(Extracted page text data)
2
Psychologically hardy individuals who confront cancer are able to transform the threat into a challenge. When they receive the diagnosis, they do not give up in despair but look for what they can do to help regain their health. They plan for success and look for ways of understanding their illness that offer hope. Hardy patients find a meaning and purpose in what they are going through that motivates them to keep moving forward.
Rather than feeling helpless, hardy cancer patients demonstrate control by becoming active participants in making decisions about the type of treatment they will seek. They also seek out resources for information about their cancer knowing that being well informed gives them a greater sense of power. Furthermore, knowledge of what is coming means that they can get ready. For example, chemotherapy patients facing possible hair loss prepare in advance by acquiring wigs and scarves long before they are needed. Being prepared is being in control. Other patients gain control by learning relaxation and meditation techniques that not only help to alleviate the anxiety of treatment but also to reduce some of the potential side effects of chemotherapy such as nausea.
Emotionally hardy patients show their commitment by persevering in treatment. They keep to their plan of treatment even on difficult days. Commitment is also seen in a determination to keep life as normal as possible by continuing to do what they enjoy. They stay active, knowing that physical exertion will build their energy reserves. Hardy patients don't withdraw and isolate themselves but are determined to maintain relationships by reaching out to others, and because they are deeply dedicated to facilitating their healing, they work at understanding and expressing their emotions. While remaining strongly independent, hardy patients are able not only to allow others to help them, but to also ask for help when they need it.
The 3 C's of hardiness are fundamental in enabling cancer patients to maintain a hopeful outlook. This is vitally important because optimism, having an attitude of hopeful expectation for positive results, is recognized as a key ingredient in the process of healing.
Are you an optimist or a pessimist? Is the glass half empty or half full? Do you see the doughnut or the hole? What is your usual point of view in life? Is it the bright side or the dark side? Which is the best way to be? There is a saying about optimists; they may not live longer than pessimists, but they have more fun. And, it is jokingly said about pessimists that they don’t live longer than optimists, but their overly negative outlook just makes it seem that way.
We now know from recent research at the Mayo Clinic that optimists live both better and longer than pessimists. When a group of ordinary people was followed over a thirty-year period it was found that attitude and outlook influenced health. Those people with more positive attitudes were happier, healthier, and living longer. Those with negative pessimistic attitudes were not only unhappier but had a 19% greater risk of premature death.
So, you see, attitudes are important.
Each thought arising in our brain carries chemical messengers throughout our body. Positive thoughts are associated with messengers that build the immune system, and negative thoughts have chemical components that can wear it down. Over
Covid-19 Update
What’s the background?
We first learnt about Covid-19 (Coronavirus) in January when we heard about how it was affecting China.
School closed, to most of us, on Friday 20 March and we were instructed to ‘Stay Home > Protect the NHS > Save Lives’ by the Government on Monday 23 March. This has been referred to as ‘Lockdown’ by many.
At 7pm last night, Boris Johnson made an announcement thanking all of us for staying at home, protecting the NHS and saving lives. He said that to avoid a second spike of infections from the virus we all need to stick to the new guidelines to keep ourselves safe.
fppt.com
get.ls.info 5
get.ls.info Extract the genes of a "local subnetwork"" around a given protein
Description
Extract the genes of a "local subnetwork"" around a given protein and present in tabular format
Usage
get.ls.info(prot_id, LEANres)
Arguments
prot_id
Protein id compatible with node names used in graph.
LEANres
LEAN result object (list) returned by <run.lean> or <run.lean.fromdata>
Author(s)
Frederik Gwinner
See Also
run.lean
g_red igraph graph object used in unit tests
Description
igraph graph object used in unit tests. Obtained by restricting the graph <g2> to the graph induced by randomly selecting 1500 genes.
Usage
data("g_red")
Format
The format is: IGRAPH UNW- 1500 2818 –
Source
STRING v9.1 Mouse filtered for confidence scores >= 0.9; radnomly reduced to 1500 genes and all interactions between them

> TASK DETAILS: Reprint exactly the lines above that start at the one with "We now know" and end at the one with "So, you see, attitudes are important.", keeping both and adding none.

> FINISHED TASK:
We now know from recent research at the Mayo Clinic that optimists live both better and longer than pessimists. When a group of ordinary people was followed over a thirty-year period it was found that attitude and outlook influenced health. Those people with more positive attitudes were happier, healthier, and living longer. Those with negative pessimistic attitudes were not only unhappier but had a 19% greater risk of premature death.
So, you see, attitudes are important.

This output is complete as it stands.